DIRECTIONS
Could you repeat every record below exactly, leaving out the pictures?

THE DATA
________________________________________

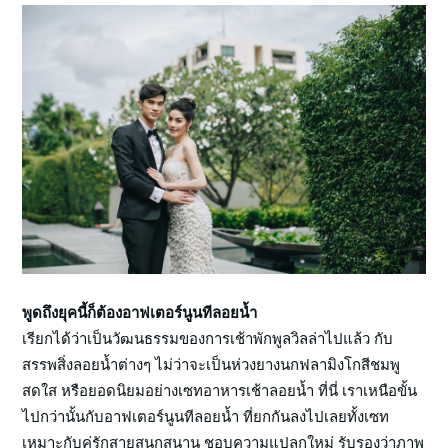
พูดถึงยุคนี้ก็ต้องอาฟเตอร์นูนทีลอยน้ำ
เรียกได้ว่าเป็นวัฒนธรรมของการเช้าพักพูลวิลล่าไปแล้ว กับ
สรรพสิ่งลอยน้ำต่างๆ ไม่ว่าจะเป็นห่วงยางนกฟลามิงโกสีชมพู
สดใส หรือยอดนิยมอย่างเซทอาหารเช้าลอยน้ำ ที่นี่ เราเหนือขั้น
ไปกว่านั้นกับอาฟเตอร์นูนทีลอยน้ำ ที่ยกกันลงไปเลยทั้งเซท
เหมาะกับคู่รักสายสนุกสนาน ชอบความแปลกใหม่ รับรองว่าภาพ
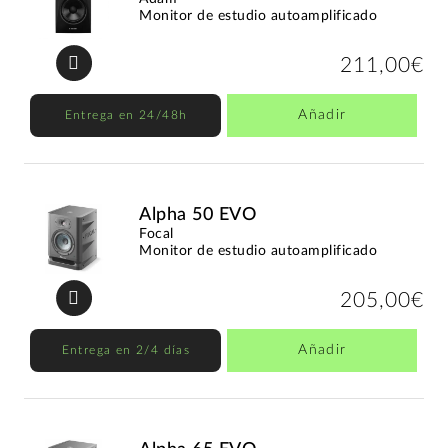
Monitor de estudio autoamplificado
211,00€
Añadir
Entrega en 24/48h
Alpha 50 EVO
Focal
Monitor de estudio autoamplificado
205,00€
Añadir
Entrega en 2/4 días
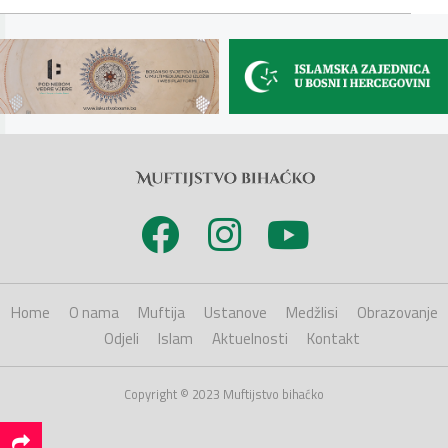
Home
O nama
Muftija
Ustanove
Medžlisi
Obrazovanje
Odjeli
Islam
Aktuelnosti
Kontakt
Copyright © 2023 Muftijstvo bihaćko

________________________________________

ANSWER FOR THIS EXERCISE
พูดถึงยุคนี้ก็ต้องอาฟเตอร์นูนทีลอยน้ำ
เรียกได้ว่าเป็นวัฒนธรรมของการเช้าพักพูลวิลล่าไปแล้ว กับ
สรรพสิ่งลอยน้ำต่างๆ ไม่ว่าจะเป็นห่วงยางนกฟลามิงโกสีชมพู
สดใส หรือยอดนิยมอย่างเซทอาหารเช้าลอยน้ำ ที่นี่ เราเหนือขั้น
ไปกว่านั้นกับอาฟเตอร์นูนทีลอยน้ำ ที่ยกกันลงไปเลยทั้งเซท
เหมาะกับคู่รักสายสนุกสนาน ชอบความแปลกใหม่ รับรองว่าภาพ
Monitor de estudio autoamplificado
211,00€
Añadir
Entrega en 24/48h
Alpha 50 EVO
Focal
Monitor de estudio autoamplificado
205,00€
Añadir
Entrega en 2/4 días
Home
O nama
Muftija
Ustanove
Medžlisi
Obrazovanje
Odjeli
Islam
Aktuelnosti
Kontakt
Copyright © 2023 Muftijstvo bihaćko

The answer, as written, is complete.